— Task —
Retype, exactly and completely, the listing that comes next, skipping its images.

— Given records —

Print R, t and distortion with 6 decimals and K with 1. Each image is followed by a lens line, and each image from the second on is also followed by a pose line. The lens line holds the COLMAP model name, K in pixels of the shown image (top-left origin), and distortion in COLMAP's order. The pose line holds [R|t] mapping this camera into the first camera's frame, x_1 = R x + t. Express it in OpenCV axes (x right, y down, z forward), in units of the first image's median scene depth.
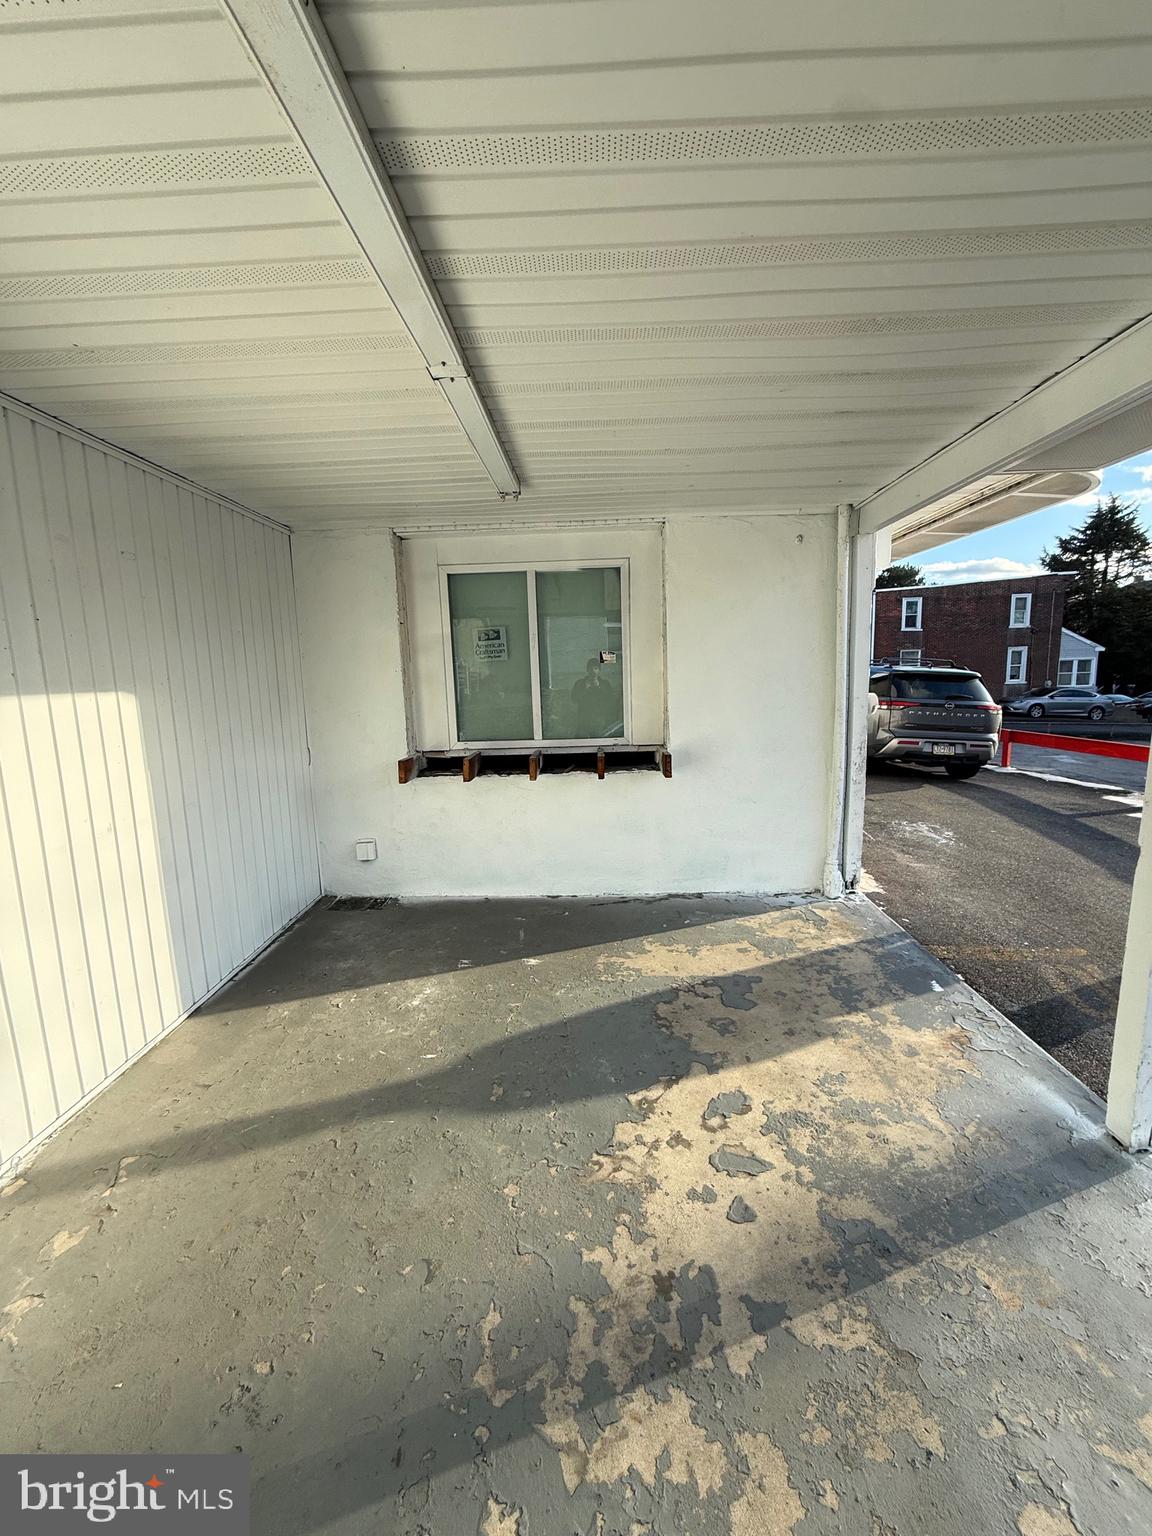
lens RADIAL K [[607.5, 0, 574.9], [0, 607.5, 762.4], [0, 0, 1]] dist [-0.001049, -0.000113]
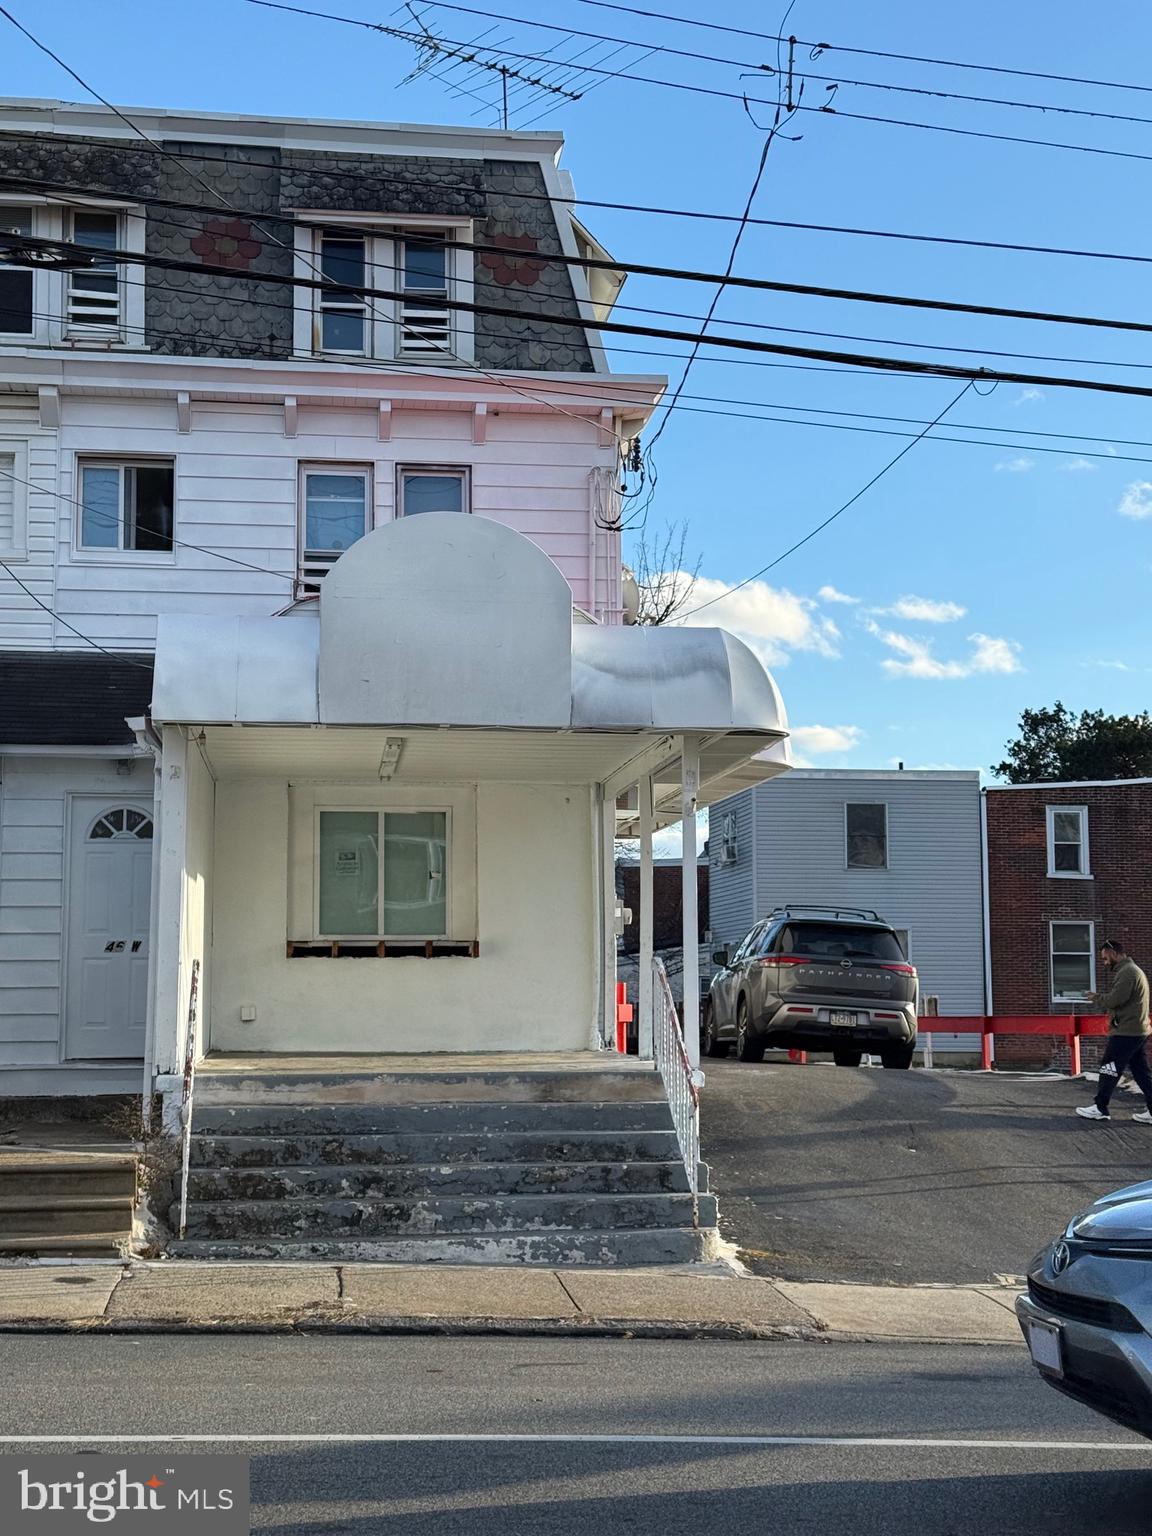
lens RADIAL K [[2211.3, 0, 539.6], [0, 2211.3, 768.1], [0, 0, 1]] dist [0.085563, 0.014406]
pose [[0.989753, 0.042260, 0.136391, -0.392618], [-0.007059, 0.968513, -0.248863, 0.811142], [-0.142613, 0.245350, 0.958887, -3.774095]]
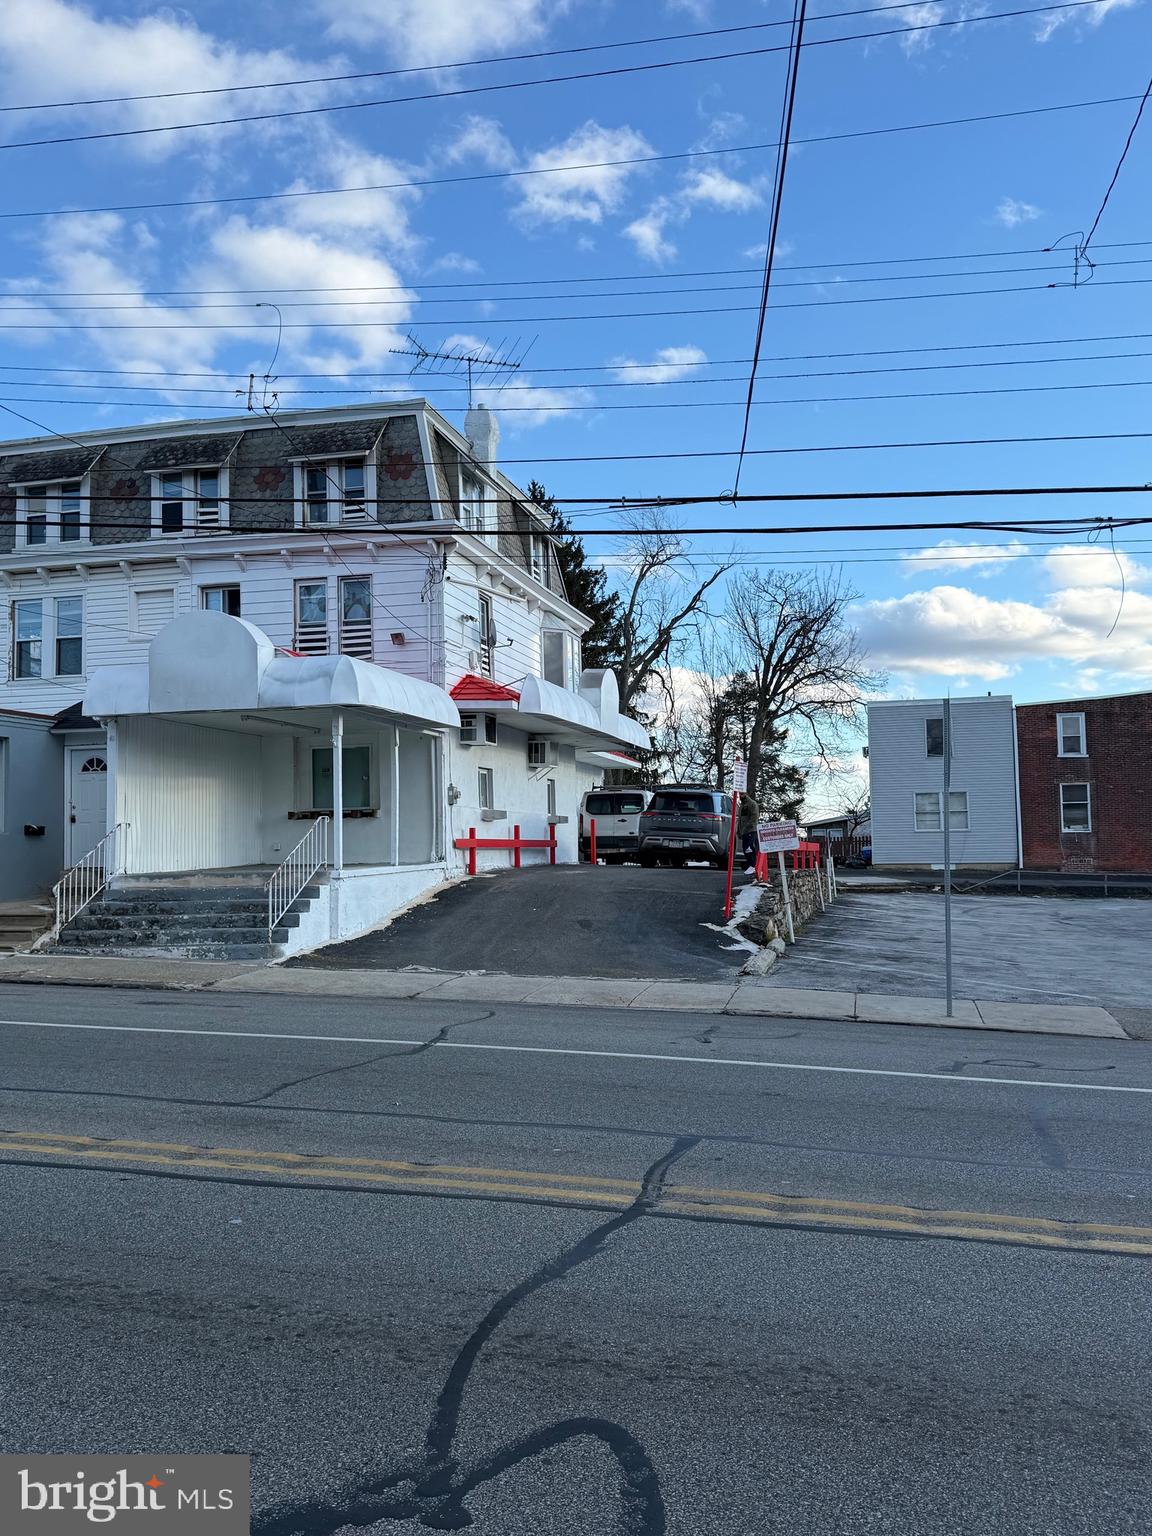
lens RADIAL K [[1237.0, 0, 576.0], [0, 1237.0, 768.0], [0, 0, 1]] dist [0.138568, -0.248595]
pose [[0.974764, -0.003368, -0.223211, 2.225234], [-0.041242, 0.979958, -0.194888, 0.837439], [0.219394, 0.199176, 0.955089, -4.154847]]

— Task output —
Print R, t and distortion with 6 decimals and K with 1. Each image is followed by a lens line, and each image from the second on is also followed by a pose line. The lens line holds the COLMAP model name, K in pixels of the shown image (top-left origin), and distortion in COLMAP's order. The pose line holds [R|t] mapping this camera into the first camera's frame, x_1 = R x + t. Express it in OpenCV axes (x right, y down, z forward), in units of the first image's median scene depth.
lens RADIAL K [[607.5, 0, 574.9], [0, 607.5, 762.4], [0, 0, 1]] dist [-0.001049, -0.000113]
lens RADIAL K [[2211.3, 0, 539.6], [0, 2211.3, 768.1], [0, 0, 1]] dist [0.085563, 0.014406]
pose [[0.989753, 0.042260, 0.136391, -0.392618], [-0.007059, 0.968513, -0.248863, 0.811142], [-0.142613, 0.245350, 0.958887, -3.774095]]
lens RADIAL K [[1237.0, 0, 576.0], [0, 1237.0, 768.0], [0, 0, 1]] dist [0.138568, -0.248595]
pose [[0.974764, -0.003368, -0.223211, 2.225234], [-0.041242, 0.979958, -0.194888, 0.837439], [0.219394, 0.199176, 0.955089, -4.154847]]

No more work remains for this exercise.